▸ Source document
○ ○ ○ ○ ○ ○ ○

But there were times when the two groups consciously and earnestly supported each other for the common good. One of those times was at the beginning of the Lithuanian Republic in 1918-1924. Lithuanian Jews fought and worked for Lithuanian independence, and they also obtained significant autonomy in the country. A Ministry for Jewish Affairs was established. Jews had their own representatives in Lithuania’s Parliament (“Seimas”), and by law the Jewish community was given the power to impose taxes, as well full rights over education and religious matters of their community. This article is a small glimpse into that time when Jews and Lithuanians fought and worked together to achieve all those goals.
* * *
Citizens! Take up arms, donate money, goods, everyting that can help the army, that can strengthen the country in battles against its enemies.
Those are the words, addressed to the Lithuanian Jewish community, in Yiddish and Lithuanian, of Ozeris Finkelšteinas, an attorney in Kaunas, an active member of the Lithuanian Jewish community, a member of the Lithuanian Founding Parliament, on October 9, 1920, after Želigowski’s Polish division invaded Vilnius and threatened the rest of Lithuania.
Jews were among those who, in the 1918-1923 wars of Lithuanian Independence, with their blood and suffering won Independence and freedom for Lithuania. In an honored place in the Kaunas choral synagogue, there used to hang a large black marble plaque, with the names written in gold letters of approximately 60 Jewish youths who had died fighting for Lithuanian indpendence.
One of those names was that of Robinzonas Leizeris, who was killed in the autumn of 1920 in battle with Poles near Druskininkai. Leizeris’ comrade, who fought alongside Leizeris and was captured by the Poles, spoke about Leizeris’ last hours. When it was suggested to Leizeris that they withdraw from the much larger Polish force, Leizeris replied: “The outcome is clear – it’s either death or captivity. . . . I’d rather die than end up in the hated Poles’ clutches.”
All who retreated then continued to fight in the new location: “We fought until it was no longer possible, and so . . . we end up prisoners. They disarm and line us up. We continue to hear thunderous gunfire. Comrade Robinzonas Leizeris has not lost hope and is still shooting. A Polish officer hit by his well-aimed shot fell at our feet. Robinzonas Leizeris was approximately 50 paces from us. Holding his rifle at his chest, his face aflame and aiming at the enemy, he yelled: one, two, three . . . . Furious Polish officers ran towards the unknown warrior yelling ‘pšiakrėv’. Our Robinzonas Leizeris was shot dead by them with their Brownings, and left to lie where he fell.”
* * *
Lithuanian Jews, calling themselves “Litvakes”, towards the end of the First World War, just as Lithuanians, did not wait for compulsory mobilization, but on their own initiative joined partisan groups to defend Lithuania – in the Panevėzys partisan group, 14 Jews fought against the Poles. In 1919 in Joniškis, when Lithuania still did not have its own army, the Jews themselves formed, outfitted and fed a batallion of Jewish volunteers. When mobilization was finally announced, this already formed Jewish batallion was one of the first groups of soldiers of the Lithuanian army.

○ ○ ○ ○ ○ ○ ○

▸ Your tasks
1. Write out the passage on Lithuanian Jews and independence from "Those are the" up to and including "rest of Lithuania.".
2. Answer these from the passage on Lithuanian Jews and independence:
(a) What profession did Ozeris Finkelšteinas have, and in which city?
(b) When and near what place was Robinzonas Leizeris killed?
(c) How many Jews fought against the Poles in the Panevėzys partisan group?
3. Translate this sentence from the passage on Lithuanian Jews and independence into French: "One of those names was that of Robinzonas Leizeris, who was killed in the autumn of 1920 in battle with Poles near Druskininkai."
The entries that follow have no connection to the passage on Lithuanian Jews and independence.

○ ○ ○ ○ ○ ○ ○

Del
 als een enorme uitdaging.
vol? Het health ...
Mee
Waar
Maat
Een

○ ○ ○ ○ ○ ○ ○

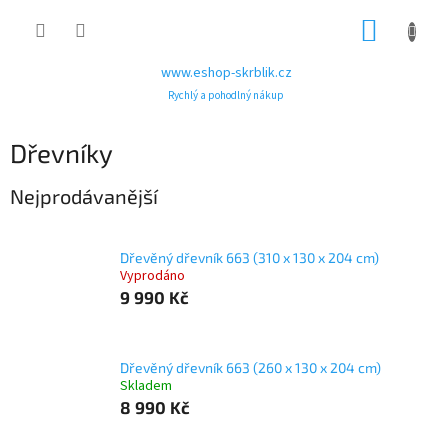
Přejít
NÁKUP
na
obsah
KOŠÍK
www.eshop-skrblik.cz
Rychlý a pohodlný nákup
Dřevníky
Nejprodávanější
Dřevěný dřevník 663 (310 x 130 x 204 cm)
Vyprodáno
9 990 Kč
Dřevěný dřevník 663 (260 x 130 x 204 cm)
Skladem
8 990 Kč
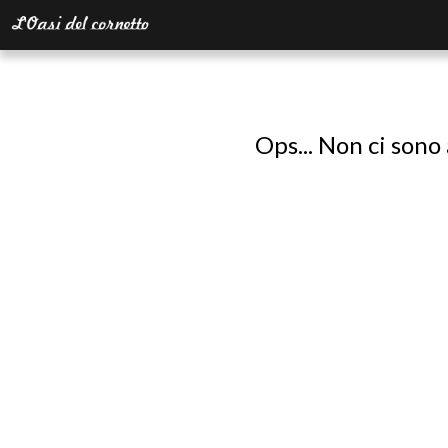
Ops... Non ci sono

○ ○ ○ ○ ○ ○ ○

▸ List of solutions
1.
Those are the words, addressed to the Lithuanian Jewish community, in Yiddish and Lithuanian, of Ozeris Finkelšteinas, an attorney in Kaunas, an active member of the Lithuanian Jewish community, a member of the Lithuanian Founding Parliament, on October 9, 1920, after Želigowski’s Polish division invaded Vilnius and threatened the rest of Lithuania.

2.
(a) He was an attorney in Kaunas.
(b) He was killed in the autumn of 1920 near Druskininkai.
(c) 14.

3. L'un de ces noms était celui de Robinzonas Leizeris, qui a été tué à l'automne 1920 lors d'un combat contre des Polonais près de Druskininkai.